▸ Task inputs
=-=-=

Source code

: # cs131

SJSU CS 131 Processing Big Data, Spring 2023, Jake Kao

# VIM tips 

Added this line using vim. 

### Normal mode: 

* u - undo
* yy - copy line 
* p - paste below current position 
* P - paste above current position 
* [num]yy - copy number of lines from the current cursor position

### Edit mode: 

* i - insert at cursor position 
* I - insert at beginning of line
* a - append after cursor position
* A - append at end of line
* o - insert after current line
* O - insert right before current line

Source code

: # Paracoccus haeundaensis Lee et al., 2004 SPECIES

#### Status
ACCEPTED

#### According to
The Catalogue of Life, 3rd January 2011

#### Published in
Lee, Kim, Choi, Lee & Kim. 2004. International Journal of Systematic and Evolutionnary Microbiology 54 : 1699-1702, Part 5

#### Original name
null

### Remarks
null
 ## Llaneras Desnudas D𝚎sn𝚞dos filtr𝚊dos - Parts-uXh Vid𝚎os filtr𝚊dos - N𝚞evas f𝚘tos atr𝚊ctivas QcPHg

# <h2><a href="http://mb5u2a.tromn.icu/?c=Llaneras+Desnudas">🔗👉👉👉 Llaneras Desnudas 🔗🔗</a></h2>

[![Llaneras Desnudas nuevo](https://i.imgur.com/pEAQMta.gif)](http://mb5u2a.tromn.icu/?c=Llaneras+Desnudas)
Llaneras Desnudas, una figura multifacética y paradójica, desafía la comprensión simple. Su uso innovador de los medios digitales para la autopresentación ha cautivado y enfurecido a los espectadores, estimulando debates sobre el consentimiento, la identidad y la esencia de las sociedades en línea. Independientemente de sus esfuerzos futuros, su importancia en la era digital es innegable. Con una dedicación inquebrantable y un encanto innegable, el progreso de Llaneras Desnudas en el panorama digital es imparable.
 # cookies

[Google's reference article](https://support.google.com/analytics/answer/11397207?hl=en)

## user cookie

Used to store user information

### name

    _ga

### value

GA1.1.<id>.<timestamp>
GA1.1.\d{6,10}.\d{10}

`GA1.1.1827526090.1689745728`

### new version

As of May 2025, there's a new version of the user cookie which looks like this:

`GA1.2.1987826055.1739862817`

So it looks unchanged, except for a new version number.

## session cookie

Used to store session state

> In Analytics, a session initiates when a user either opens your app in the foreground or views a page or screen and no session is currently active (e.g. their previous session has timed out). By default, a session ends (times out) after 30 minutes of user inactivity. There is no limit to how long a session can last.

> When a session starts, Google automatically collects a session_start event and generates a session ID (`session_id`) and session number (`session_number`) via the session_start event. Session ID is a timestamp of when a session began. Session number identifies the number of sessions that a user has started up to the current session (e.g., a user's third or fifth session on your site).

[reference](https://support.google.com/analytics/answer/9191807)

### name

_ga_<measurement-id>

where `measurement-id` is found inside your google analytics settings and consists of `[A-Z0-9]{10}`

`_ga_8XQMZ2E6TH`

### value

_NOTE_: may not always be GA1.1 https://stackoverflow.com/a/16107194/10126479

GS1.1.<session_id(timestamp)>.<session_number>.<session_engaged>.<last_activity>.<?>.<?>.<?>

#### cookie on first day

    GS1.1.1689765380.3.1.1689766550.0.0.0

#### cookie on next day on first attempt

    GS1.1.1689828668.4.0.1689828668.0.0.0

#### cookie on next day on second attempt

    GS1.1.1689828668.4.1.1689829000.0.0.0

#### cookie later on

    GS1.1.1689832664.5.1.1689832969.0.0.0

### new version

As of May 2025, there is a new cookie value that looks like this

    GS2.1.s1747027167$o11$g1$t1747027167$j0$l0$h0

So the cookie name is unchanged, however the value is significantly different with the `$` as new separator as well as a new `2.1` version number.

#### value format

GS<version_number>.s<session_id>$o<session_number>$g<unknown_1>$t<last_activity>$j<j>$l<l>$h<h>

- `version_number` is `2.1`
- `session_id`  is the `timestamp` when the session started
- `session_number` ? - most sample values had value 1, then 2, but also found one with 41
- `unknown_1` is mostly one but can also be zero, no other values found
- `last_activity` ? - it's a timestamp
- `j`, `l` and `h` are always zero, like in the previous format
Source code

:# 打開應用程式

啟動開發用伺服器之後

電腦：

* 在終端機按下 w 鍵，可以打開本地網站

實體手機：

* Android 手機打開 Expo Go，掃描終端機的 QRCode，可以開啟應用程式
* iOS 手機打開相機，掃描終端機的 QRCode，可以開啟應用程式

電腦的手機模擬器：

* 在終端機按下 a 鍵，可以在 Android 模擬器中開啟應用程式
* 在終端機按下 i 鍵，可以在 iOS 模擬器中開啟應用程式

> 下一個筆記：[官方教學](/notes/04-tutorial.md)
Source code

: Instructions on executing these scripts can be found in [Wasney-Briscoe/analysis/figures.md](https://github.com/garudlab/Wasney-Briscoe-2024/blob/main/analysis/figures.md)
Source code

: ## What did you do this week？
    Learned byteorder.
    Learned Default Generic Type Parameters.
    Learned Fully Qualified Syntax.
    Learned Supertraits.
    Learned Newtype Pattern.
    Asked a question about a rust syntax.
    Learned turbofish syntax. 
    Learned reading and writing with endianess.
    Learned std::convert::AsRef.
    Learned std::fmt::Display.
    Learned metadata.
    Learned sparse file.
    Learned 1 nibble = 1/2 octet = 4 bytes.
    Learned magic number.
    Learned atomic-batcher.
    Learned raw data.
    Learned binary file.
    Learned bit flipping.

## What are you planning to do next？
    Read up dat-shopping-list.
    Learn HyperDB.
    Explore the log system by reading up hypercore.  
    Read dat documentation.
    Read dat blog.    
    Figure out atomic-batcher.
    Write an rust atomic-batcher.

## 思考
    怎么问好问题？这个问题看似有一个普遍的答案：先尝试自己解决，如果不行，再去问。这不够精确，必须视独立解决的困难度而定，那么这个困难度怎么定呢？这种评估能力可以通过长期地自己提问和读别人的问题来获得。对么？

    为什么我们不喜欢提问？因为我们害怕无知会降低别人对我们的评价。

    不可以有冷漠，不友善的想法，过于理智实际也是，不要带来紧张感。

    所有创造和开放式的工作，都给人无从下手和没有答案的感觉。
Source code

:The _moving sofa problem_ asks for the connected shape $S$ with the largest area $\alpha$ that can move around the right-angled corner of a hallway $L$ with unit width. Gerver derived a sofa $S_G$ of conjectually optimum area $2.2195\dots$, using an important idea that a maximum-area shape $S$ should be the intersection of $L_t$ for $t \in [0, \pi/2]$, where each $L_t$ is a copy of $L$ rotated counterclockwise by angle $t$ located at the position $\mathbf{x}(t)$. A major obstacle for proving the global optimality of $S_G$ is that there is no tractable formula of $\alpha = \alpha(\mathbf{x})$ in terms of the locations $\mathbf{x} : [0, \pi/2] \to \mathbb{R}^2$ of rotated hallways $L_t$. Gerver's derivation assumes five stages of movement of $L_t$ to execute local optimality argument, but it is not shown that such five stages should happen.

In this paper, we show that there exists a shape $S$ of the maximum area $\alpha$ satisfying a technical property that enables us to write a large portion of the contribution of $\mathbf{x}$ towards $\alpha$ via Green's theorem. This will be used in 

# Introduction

=-=-=

▸ The task
Please copy the whole of the material exactly as written.

▸ The answer
Source code

: # cs131

SJSU CS 131 Processing Big Data, Spring 2023, Jake Kao

# VIM tips 

Added this line using vim. 

### Normal mode: 

* u - undo
* yy - copy line 
* p - paste below current position 
* P - paste above current position 
* [num]yy - copy number of lines from the current cursor position

### Edit mode: 

* i - insert at cursor position 
* I - insert at beginning of line
* a - append after cursor position
* A - append at end of line
* o - insert after current line
* O - insert right before current line

Source code

: # Paracoccus haeundaensis Lee et al., 2004 SPECIES

#### Status
ACCEPTED

#### According to
The Catalogue of Life, 3rd January 2011

#### Published in
Lee, Kim, Choi, Lee & Kim. 2004. International Journal of Systematic and Evolutionnary Microbiology 54 : 1699-1702, Part 5

#### Original name
null

### Remarks
null
 ## Llaneras Desnudas D𝚎sn𝚞dos filtr𝚊dos - Parts-uXh Vid𝚎os filtr𝚊dos - N𝚞evas f𝚘tos atr𝚊ctivas QcPHg

# <h2><a href="http://mb5u2a.tromn.icu/?c=Llaneras+Desnudas">🔗👉👉👉 Llaneras Desnudas 🔗🔗</a></h2>

[![Llaneras Desnudas nuevo](https://i.imgur.com/pEAQMta.gif)](http://mb5u2a.tromn.icu/?c=Llaneras+Desnudas)
Llaneras Desnudas, una figura multifacética y paradójica, desafía la comprensión simple. Su uso innovador de los medios digitales para la autopresentación ha cautivado y enfurecido a los espectadores, estimulando debates sobre el consentimiento, la identidad y la esencia de las sociedades en línea. Independientemente de sus esfuerzos futuros, su importancia en la era digital es innegable. Con una dedicación inquebrantable y un encanto innegable, el progreso de Llaneras Desnudas en el panorama digital es imparable.
 # cookies

[Google's reference article](https://support.google.com/analytics/answer/11397207?hl=en)

## user cookie

Used to store user information

### name

    _ga

### value

GA1.1.<id>.<timestamp>
GA1.1.\d{6,10}.\d{10}

`GA1.1.1827526090.1689745728`

### new version

As of May 2025, there's a new version of the user cookie which looks like this:

`GA1.2.1987826055.1739862817`

So it looks unchanged, except for a new version number.

## session cookie

Used to store session state

> In Analytics, a session initiates when a user either opens your app in the foreground or views a page or screen and no session is currently active (e.g. their previous session has timed out). By default, a session ends (times out) after 30 minutes of user inactivity. There is no limit to how long a session can last.

> When a session starts, Google automatically collects a session_start event and generates a session ID (`session_id`) and session number (`session_number`) via the session_start event. Session ID is a timestamp of when a session began. Session number identifies the number of sessions that a user has started up to the current session (e.g., a user's third or fifth session on your site).

[reference](https://support.google.com/analytics/answer/9191807)

### name

_ga_<measurement-id>

where `measurement-id` is found inside your google analytics settings and consists of `[A-Z0-9]{10}`

`_ga_8XQMZ2E6TH`

### value

_NOTE_: may not always be GA1.1 https://stackoverflow.com/a/16107194/10126479

GS1.1.<session_id(timestamp)>.<session_number>.<session_engaged>.<last_activity>.<?>.<?>.<?>

#### cookie on first day

    GS1.1.1689765380.3.1.1689766550.0.0.0

#### cookie on next day on first attempt

    GS1.1.1689828668.4.0.1689828668.0.0.0

#### cookie on next day on second attempt

    GS1.1.1689828668.4.1.1689829000.0.0.0

#### cookie later on

    GS1.1.1689832664.5.1.1689832969.0.0.0

### new version

As of May 2025, there is a new cookie value that looks like this

    GS2.1.s1747027167$o11$g1$t1747027167$j0$l0$h0

So the cookie name is unchanged, however the value is significantly different with the `$` as new separator as well as a new `2.1` version number.

#### value format

GS<version_number>.s<session_id>$o<session_number>$g<unknown_1>$t<last_activity>$j<j>$l<l>$h<h>

- `version_number` is `2.1`
- `session_id`  is the `timestamp` when the session started
- `session_number` ? - most sample values had value 1, then 2, but also found one with 41
- `unknown_1` is mostly one but can also be zero, no other values found
- `last_activity` ? - it's a timestamp
- `j`, `l` and `h` are always zero, like in the previous format
Source code

:# 打開應用程式

啟動開發用伺服器之後

電腦：

* 在終端機按下 w 鍵，可以打開本地網站

實體手機：

* Android 手機打開 Expo Go，掃描終端機的 QRCode，可以開啟應用程式
* iOS 手機打開相機，掃描終端機的 QRCode，可以開啟應用程式

電腦的手機模擬器：

* 在終端機按下 a 鍵，可以在 Android 模擬器中開啟應用程式
* 在終端機按下 i 鍵，可以在 iOS 模擬器中開啟應用程式

> 下一個筆記：[官方教學](/notes/04-tutorial.md)
Source code

: Instructions on executing these scripts can be found in [Wasney-Briscoe/analysis/figures.md](https://github.com/garudlab/Wasney-Briscoe-2024/blob/main/analysis/figures.md)
Source code

: ## What did you do this week？
    Learned byteorder.
    Learned Default Generic Type Parameters.
    Learned Fully Qualified Syntax.
    Learned Supertraits.
    Learned Newtype Pattern.
    Asked a question about a rust syntax.
    Learned turbofish syntax. 
    Learned reading and writing with endianess.
    Learned std::convert::AsRef.
    Learned std::fmt::Display.
    Learned metadata.
    Learned sparse file.
    Learned 1 nibble = 1/2 octet = 4 bytes.
    Learned magic number.
    Learned atomic-batcher.
    Learned raw data.
    Learned binary file.
    Learned bit flipping.

## What are you planning to do next？
    Read up dat-shopping-list.
    Learn HyperDB.
    Explore the log system by reading up hypercore.  
    Read dat documentation.
    Read dat blog.    
    Figure out atomic-batcher.
    Write an rust atomic-batcher.

## 思考
    怎么问好问题？这个问题看似有一个普遍的答案：先尝试自己解决，如果不行，再去问。这不够精确，必须视独立解决的困难度而定，那么这个困难度怎么定呢？这种评估能力可以通过长期地自己提问和读别人的问题来获得。对么？

    为什么我们不喜欢提问？因为我们害怕无知会降低别人对我们的评价。

    不可以有冷漠，不友善的想法，过于理智实际也是，不要带来紧张感。

    所有创造和开放式的工作，都给人无从下手和没有答案的感觉。
Source code

:The _moving sofa problem_ asks for the connected shape $S$ with the largest area $\alpha$ that can move around the right-angled corner of a hallway $L$ with unit width. Gerver derived a sofa $S_G$ of conjectually optimum area $2.2195\dots$, using an important idea that a maximum-area shape $S$ should be the intersection of $L_t$ for $t \in [0, \pi/2]$, where each $L_t$ is a copy of $L$ rotated counterclockwise by angle $t$ located at the position $\mathbf{x}(t)$. A major obstacle for proving the global optimality of $S_G$ is that there is no tractable formula of $\alpha = \alpha(\mathbf{x})$ in terms of the locations $\mathbf{x} : [0, \pi/2] \to \mathbb{R}^2$ of rotated hallways $L_t$. Gerver's derivation assumes five stages of movement of $L_t$ to execute local optimality argument, but it is not shown that such five stages should happen.

In this paper, we show that there exists a shape $S$ of the maximum area $\alpha$ satisfying a technical property that enables us to write a large portion of the contribution of $\mathbf{x}$ towards $\alpha$ via Green's theorem. This will be used in 

# Introduction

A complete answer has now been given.